Ma davvero,signori cittadini di Cagliari (Città di impressionante bellezza)non pensate di meritare,finalmente,un progetto,un movimento di idee foriero si serietà ed organicita?
VI PREGO,DITE QUALCOSA DI SINISTRA,E QUALCOSA CHE ABBIA A CHE SPARTIRE CON LA MUSICA!
Gentile Gianluca,
ho cassato io il il quarto punto per evitare di dover passare l’ennesimo ip di commentatori di questioni liriche alla polizia postale. Siate prudenti.
Gentile maestro Martinenghi,
una grande cantante che ha interpretato una parte importante ne “I Shardana” di Porrino, dopo aver ascoltato il compact disc con l’opera integrale mi ha mandato una mail con queste parole, sono abbastanza di sinistra?
“Sapevo che ne è stata fatta una sola esecuzione nel 1960 e volevo sentirla. Tutti dicono che sia un’opera bellissima e sono orgogliosa di far parte del cast che la riproporrà per la seconda volta a distanza di 50 anni! – La musica è veramente un capolavoro! – Non mi ringrazi! Credo che un capolavoro come questo meriti di essere conosciuto e diffuso il più possibile! Ogni giorno scopro, da musicista, meraviglie nella scrittura musicale. Il testo poetico, poi, è davvero al di là di un semplice libretto d’opera” (12 gennaio 2010).
Gentili Maestri Attademo e Doro,
ho apprezzato entrambi i vostri interventi, che sottoscrivo totalmente. In particolare, condivido con il Maestro Attademo il giudizio sul “Concerfto dell’Argentarola” e la considerazione sui limiti filologici di Porrino e con il Maestro Doro tutto l’ultimo capoverso sul fascismo e sulla “ferocia” porriniana nei confronti dei suoi colleghi che avevano idee diverse dalle sue.

■ ISTRUZIONE DI LAVORO A
Riporti fedelmente il tratto del brano selezionato che va da "VI PREGO,DITE QUALCOSA" fino a "postale. Siate prudenti.".
■ ISTRUZIONE DI LAVORO B
Traduca in inglese questa frase del brano selezionato: «Ogni giorno scopro, da musicista, meraviglie nella scrittura musicale.»

■ SEZIONE DATI
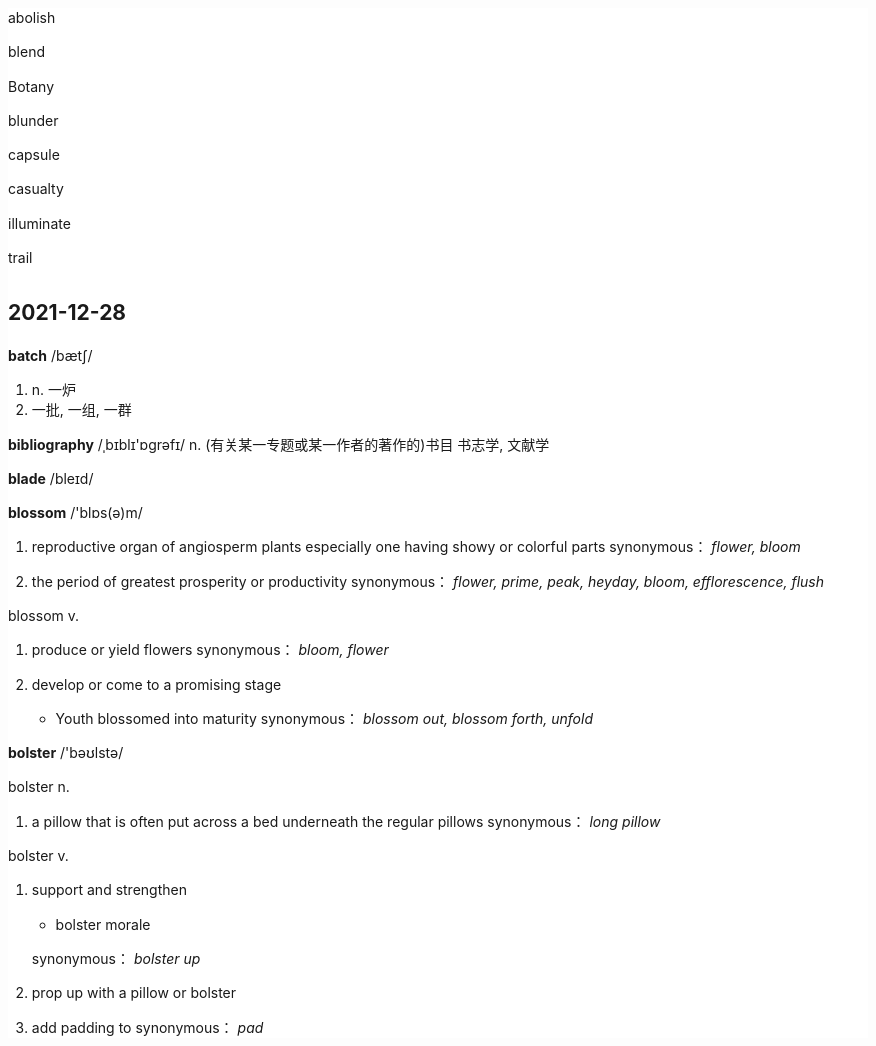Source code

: 
abolish

blend

Botany

blunder

capsule

casualty

illuminate

trail

## 2021-12-28

**batch** /bætʃ/

1. n. 一炉
2. 一批, 一组, 一群

**bibliography** /ˌbɪblɪ'ɒgrəfɪ/ n. (有关某一专题或某一作者的著作的)书目 书志学, 文献学

**blade** /bleɪd/

**blossom** /'blɒs(ə)m/

1. reproductive organ of angiosperm plants especially one having showy or colorful parts
   synonymous： *flower, bloom*

2. the period of greatest prosperity or productivity
   synonymous： *flower, prime, peak, heyday, bloom, efflorescence, flush*

blossom v.

1. produce or yield flowers
   synonymous： *bloom, flower*

2. develop or come to a promising stage
   * Youth blossomed into maturity
   synonymous： *blossom out, blossom forth, unfold*

**bolster** /'bəʊlstə/

bolster n.

1. a pillow that is often put across a bed underneath the regular pillows
   synonymous： *long pillow*

bolster v.

1. support and strengthen
   * bolster morale

   synonymous： *bolster up*
2. prop up with a pillow or bolster
3. add padding to
   synonymous： *pad*
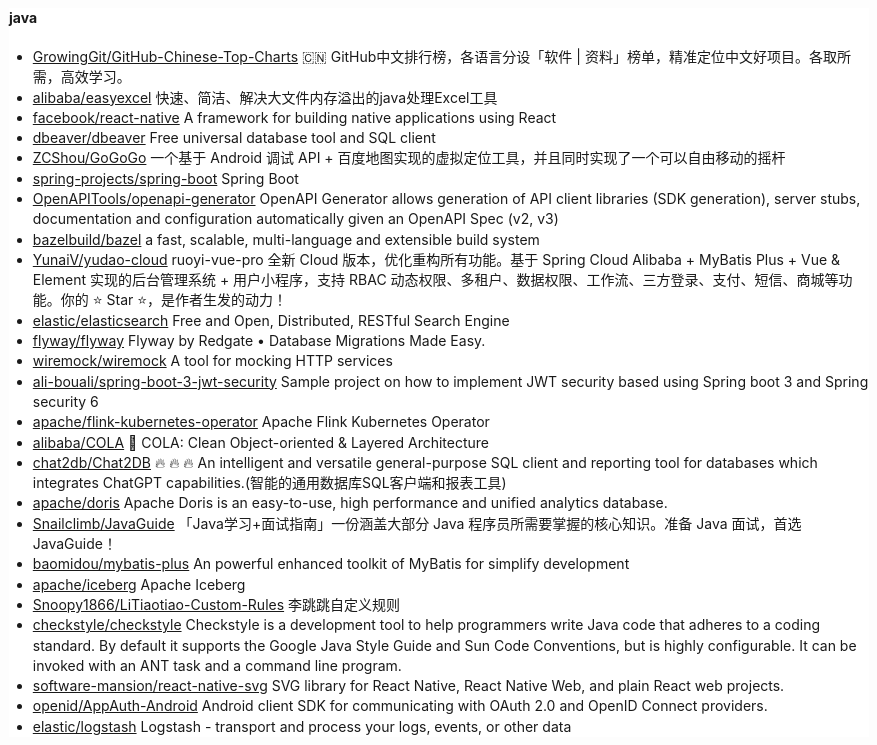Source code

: #### java
* [GrowingGit/GitHub-Chinese-Top-Charts](https://github.com/GrowingGit/GitHub-Chinese-Top-Charts) 🇨🇳 GitHub中文排行榜，各语言分设「软件 | 资料」榜单，精准定位中文好项目。各取所需，高效学习。
* [alibaba/easyexcel](https://github.com/alibaba/easyexcel) 快速、简洁、解决大文件内存溢出的java处理Excel工具
* [facebook/react-native](https://github.com/facebook/react-native) A framework for building native applications using React
* [dbeaver/dbeaver](https://github.com/dbeaver/dbeaver) Free universal database tool and SQL client
* [ZCShou/GoGoGo](https://github.com/ZCShou/GoGoGo) 一个基于 Android 调试 API + 百度地图实现的虚拟定位工具，并且同时实现了一个可以自由移动的摇杆
* [spring-projects/spring-boot](https://github.com/spring-projects/spring-boot) Spring Boot
* [OpenAPITools/openapi-generator](https://github.com/OpenAPITools/openapi-generator) OpenAPI Generator allows generation of API client libraries (SDK generation), server stubs, documentation and configuration automatically given an OpenAPI Spec (v2, v3)
* [bazelbuild/bazel](https://github.com/bazelbuild/bazel) a fast, scalable, multi-language and extensible build system
* [YunaiV/yudao-cloud](https://github.com/YunaiV/yudao-cloud) ruoyi-vue-pro 全新 Cloud 版本，优化重构所有功能。基于 Spring Cloud Alibaba + MyBatis Plus + Vue & Element 实现的后台管理系统 + 用户小程序，支持 RBAC 动态权限、多租户、数据权限、工作流、三方登录、支付、短信、商城等功能。你的 ⭐️ Star ⭐️，是作者生发的动力！
* [elastic/elasticsearch](https://github.com/elastic/elasticsearch) Free and Open, Distributed, RESTful Search Engine
* [flyway/flyway](https://github.com/flyway/flyway) Flyway by Redgate • Database Migrations Made Easy.
* [wiremock/wiremock](https://github.com/wiremock/wiremock) A tool for mocking HTTP services
* [ali-bouali/spring-boot-3-jwt-security](https://github.com/ali-bouali/spring-boot-3-jwt-security) Sample project on how to implement JWT security based using Spring boot 3 and Spring security 6
* [apache/flink-kubernetes-operator](https://github.com/apache/flink-kubernetes-operator) Apache Flink Kubernetes Operator
* [alibaba/COLA](https://github.com/alibaba/COLA) 🥤 COLA: Clean Object-oriented & Layered Architecture
* [chat2db/Chat2DB](https://github.com/chat2db/Chat2DB) 🔥 🔥 🔥 An intelligent and versatile general-purpose SQL client and reporting tool for databases which integrates ChatGPT capabilities.(智能的通用数据库SQL客户端和报表工具)
* [apache/doris](https://github.com/apache/doris) Apache Doris is an easy-to-use, high performance and unified analytics database.
* [Snailclimb/JavaGuide](https://github.com/Snailclimb/JavaGuide) 「Java学习+面试指南」一份涵盖大部分 Java 程序员所需要掌握的核心知识。准备 Java 面试，首选 JavaGuide！
* [baomidou/mybatis-plus](https://github.com/baomidou/mybatis-plus) An powerful enhanced toolkit of MyBatis for simplify development
* [apache/iceberg](https://github.com/apache/iceberg) Apache Iceberg
* [Snoopy1866/LiTiaotiao-Custom-Rules](https://github.com/Snoopy1866/LiTiaotiao-Custom-Rules) 李跳跳自定义规则
* [checkstyle/checkstyle](https://github.com/checkstyle/checkstyle) Checkstyle is a development tool to help programmers write Java code that adheres to a coding standard. By default it supports the Google Java Style Guide and Sun Code Conventions, but is highly configurable. It can be invoked with an ANT task and a command line program.
* [software-mansion/react-native-svg](https://github.com/software-mansion/react-native-svg) SVG library for React Native, React Native Web, and plain React web projects.
* [openid/AppAuth-Android](https://github.com/openid/AppAuth-Android) Android client SDK for communicating with OAuth 2.0 and OpenID Connect providers.
* [elastic/logstash](https://github.com/elastic/logstash) Logstash - transport and process your logs, events, or other data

■ RISULTATO DELL'ESERCIZIO A
VI PREGO,DITE QUALCOSA DI SINISTRA,E QUALCOSA CHE ABBIA A CHE SPARTIRE CON LA MUSICA!
Gentile Gianluca,
ho cassato io il il quarto punto per evitare di dover passare l’ennesimo ip di commentatori di questioni liriche alla polizia postale. Siate prudenti.

■ RISULTATO DELL'ESERCIZIO B
Every day, as a musician, I discover marvels in musical writing.